Adande attended Crossroads School in Santa Monica, California, where he served as sports editor and co-editor-in-chief of the student newspaper and graduated in 1988.

Adande earned a BA in journalism from Medill School of Journalism at Northwestern University in 1992. He was sports editor of The Daily Northwestern, the student newspaper, and interned with Los Angeles Times, Miami Herald, and Washington Post.

==Career==

After graduating from Northwestern, Adande held full-time reporter jobs at the Los Angeles Times, Chicago Sun-Times, and Washington Post.

From 2004 to 2015, he taught sports journalism classes at the University of Southern California.

Adande joined ESPN.com as an NBA columnist in August 2007. The panel at Around the Horn all congratulated him on the job and played a joke "Buy or Sell" segment about Adande's comments about joining ESPN. He was an NBA analyst on SportsCenter.

He was a regular panelist on ESPN's Around the Horn (ATH), starting in 2007, and after a period away, returned as a panelist in January 2018. He was formerly an American sports columnist and sideline reporter who covered the National Basketball Association for ESPN, and was also a regular guest host on ESPN's Pardon the Interruption television shows.
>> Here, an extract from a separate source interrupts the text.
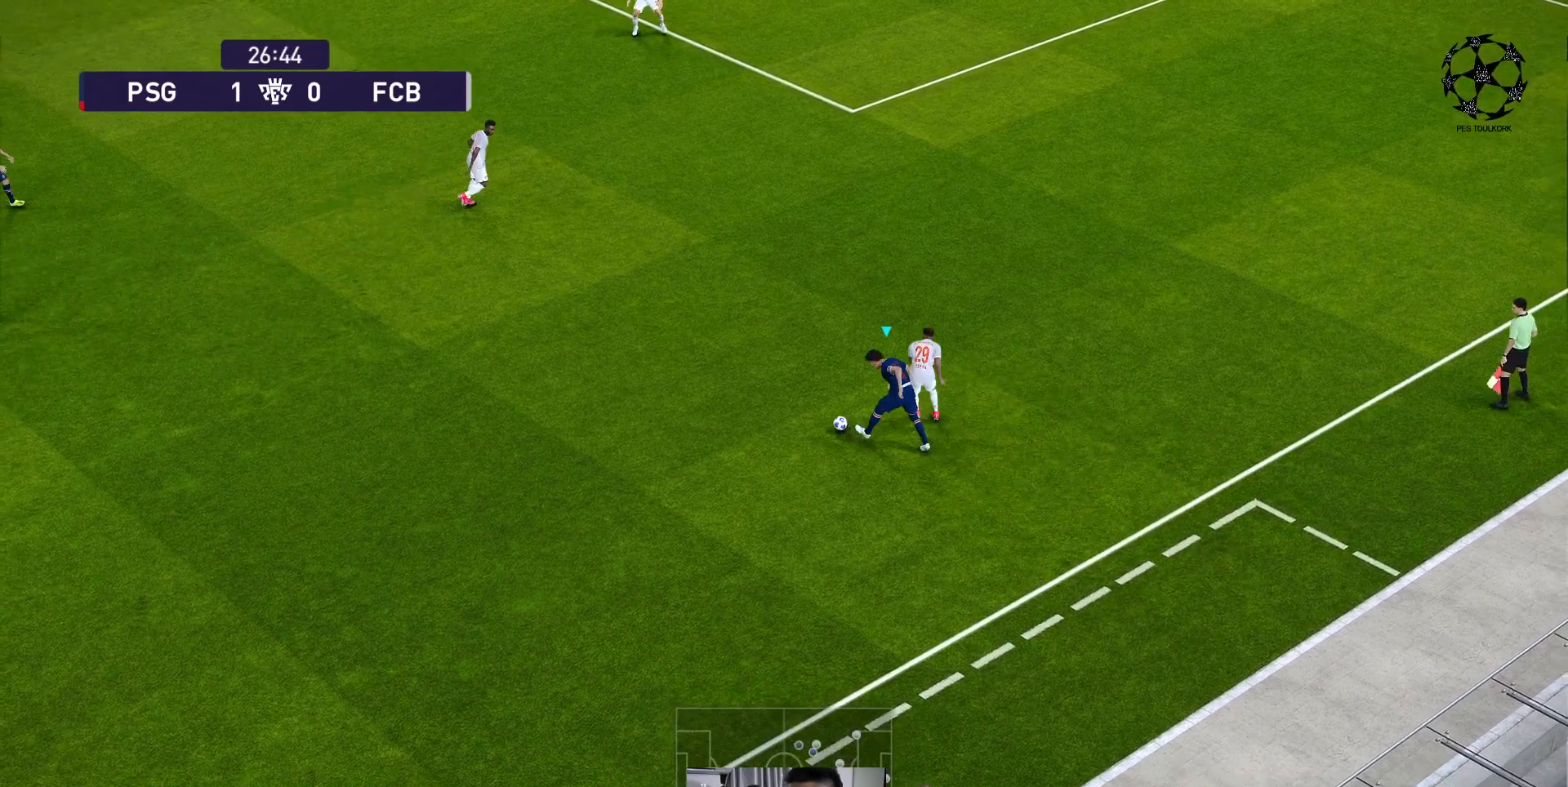
{"buttons": ["A", "L3"], "left_stick": "up-left", "events": [[467, "A", "down"]]}
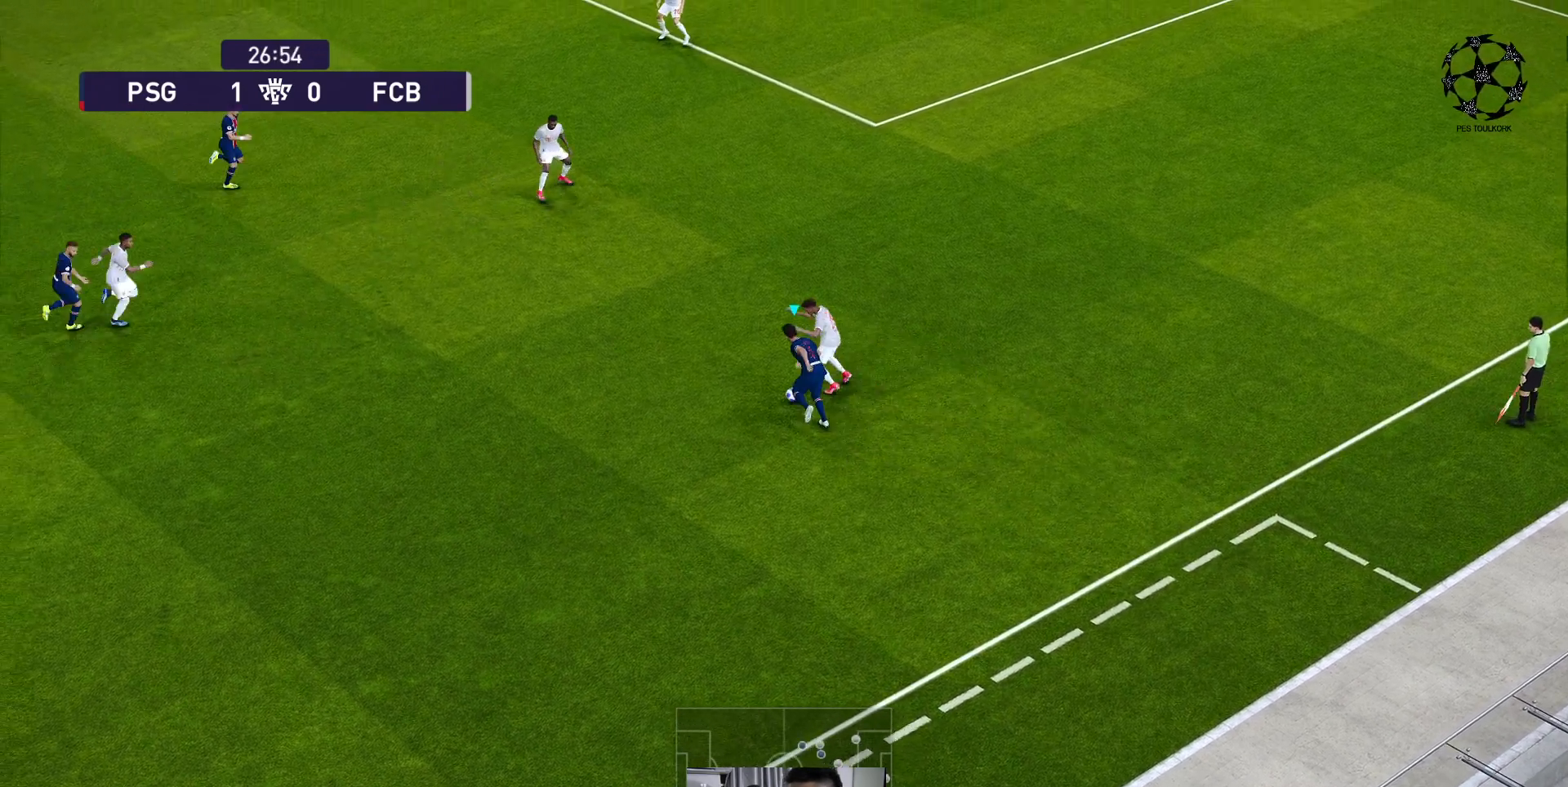
{"buttons": ["L3"], "left_stick": "up-left", "events": [[67, "A", "up"]]}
Adande is a member of the National Association of Black Journalists, and also served as an adjunct professor at the University of Southern California's Annenberg School of Journalism.
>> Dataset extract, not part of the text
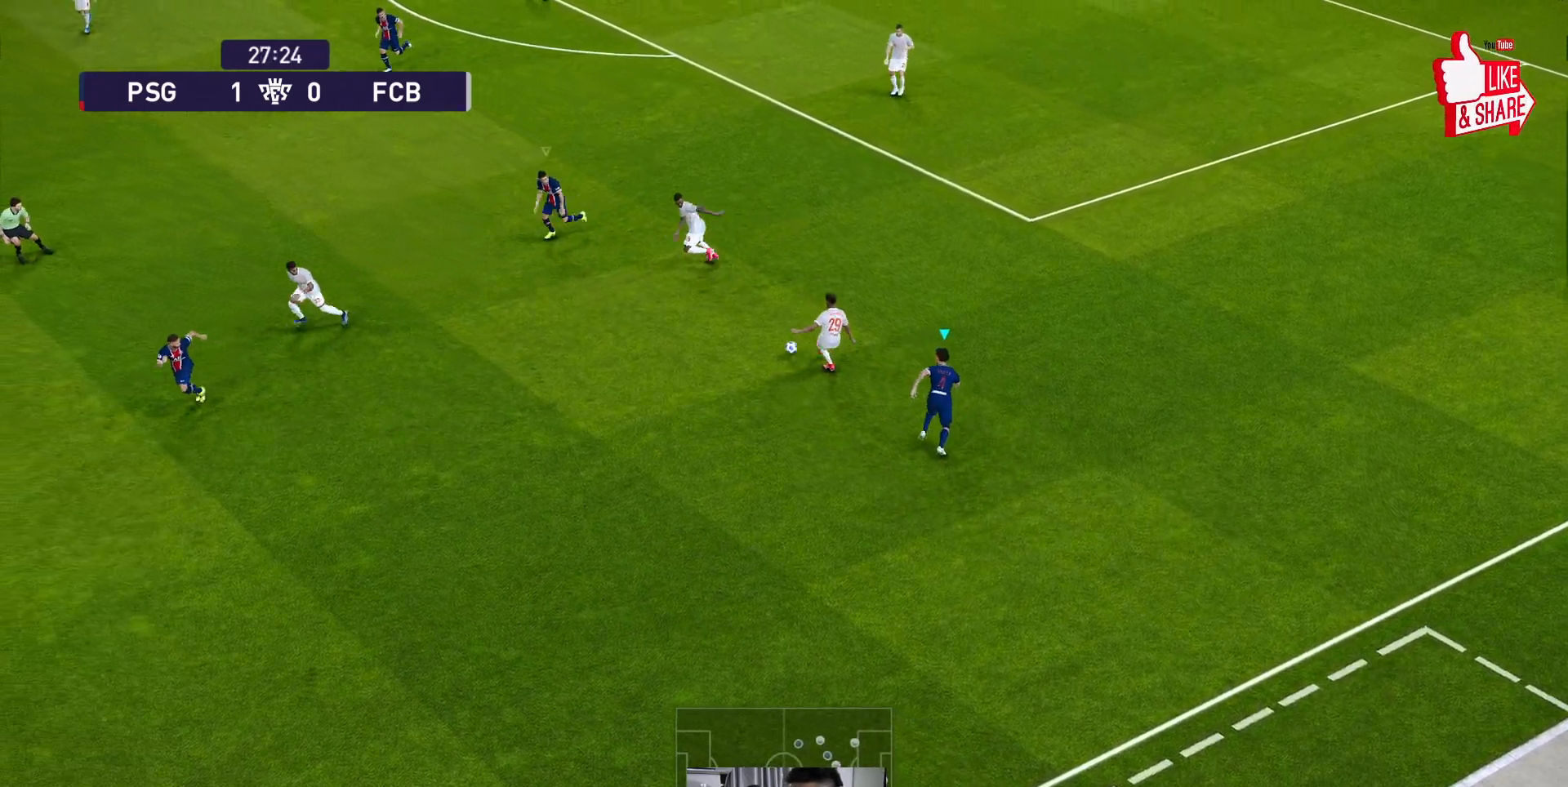
{"buttons": ["A", "R1"], "left_stick": "center", "events": []}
Adande announced via Twitter in August 2017 that he was relocating to Chicago and becoming director of the new sports journalism program at Northwestern University, as well as a faculty member of the Medill School of Journalism.

During his time at ESPN, Adande covered the Olympic Games, Wimbledon, the Super Bowl, the NCAA Final Four, and the NBA Finals.

Adande was honored as the 2024 Curt Gowdy Print Media Award Recipient from the Naismith Memorial Basketball Hall of Fame.